Posts Tagged ‘design’

The top 10 rules for energy efficient house design – 05

Wednesday, January 21st, 2009

Rule 5: Mass is Critical

Corridor of Wistow Smart Farmhouse

If you’re interested in energy efficient house design, you’ve probably come across the very impressive sounding terms “thermal capacitance” or “thermal mass”.

The principle of thermal capacitance is pretty easy to understand: Heavy (or, more accurately, massive) stuff takes a long time to heat up. Once it’s hot it takes a long time to cool down again.

You’ve probably noticed this if you’ve ever stood against a west-facing brick wall on a cool evening after a hot day and felt the day’s heat still radiating off, or if you’ve felt last night’s coolness of concrete under bare feet on a summer morning.

Thermal mass, coupled with smart glazing and well-designed insulation, is one of the most important efficient-design tools available to an architect or building designer. It is most useful where temperatures swing between hot and cold, or in cold areas where heat sources, like the sun, are occasionally available. (It is less useful in hot, humid climates, where average temperatures are high, and cooling breezes must be maximised.)

Massive materials can store heat for a long time, and if designed properly, release it when it is most useful. Depending on the soil type, depth and structure, some well designed underground houses can access heat or ‘coolth’ from last winter or summer, 6 months or more ago. A concrete slab or thick masonry wall (300-400mm brick, stone or concrete) can release heat or ‘coolth’ from almost 6 hours ago.

Thermal mass can also be useful to draw heat from a space when too much heat is available, and re-radiate it later when temperatures drop. Some house designs can allow you to draw heat from one area (from the outside, for instance) and relocate it to another (to inside) – roof ponds or geothermal heating/cooling work on this principle.

There are situations where thermal capacitance is not useful. In spaces which must heat up or cool down quickly (for instance, when a heater is turned on in an irregularly used room), thermal mass will slow the heat response; a well-insulated lightweight room may be more useful.  And thermal mass can be awful when inappropriately used, as anyone who has baked in an uninsulated hot-box brick apartment on a stifling summer night (well after the outdoors has cooled) will know.

To use thermal capacitance advantageously there are a few questions you should ask:

  • Is thermal capacitance going to be useful to me? This leads to some other questions: What are my maximum and minimum temperatures? What is the average between these extremes? How long is the cycle between hot and cold?

  • How can I admit the useful and exclude the troublesome? (This might include shielding from extreme western sun, designing windows and eaves to admit more sun in winter than in summer, or insulating the thermal mass from unwanted temperature extremes).

■ Data shown ■

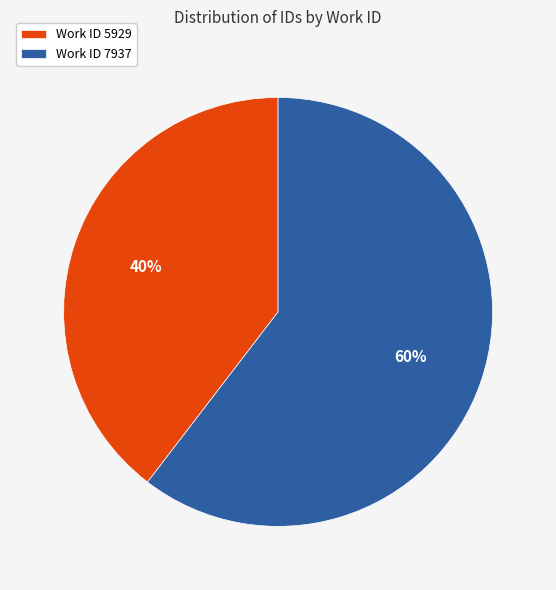

Approximately how many times larger is the value at Work ID 5929 compared to Work ID 7937?

0.7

■ Instruction ■
Please revise the passage on thermal mass from the words "To use thermal" through "unwanted temperature extremes).", changing "thermal capacitance" to "thermal mass". The material stands apart from the passage on thermal mass.

■ Problem solution ■
To use thermal mass advantageously there are a few questions you should ask:

  • Is thermal mass going to be useful to me? This leads to some other questions: What are my maximum and minimum temperatures? What is the average between these extremes? How long is the cycle between hot and cold?

  • How can I admit the useful and exclude the troublesome? (This might include shielding from extreme western sun, designing windows and eaves to admit more sun in winter than in summer, or insulating the thermal mass from unwanted temperature extremes).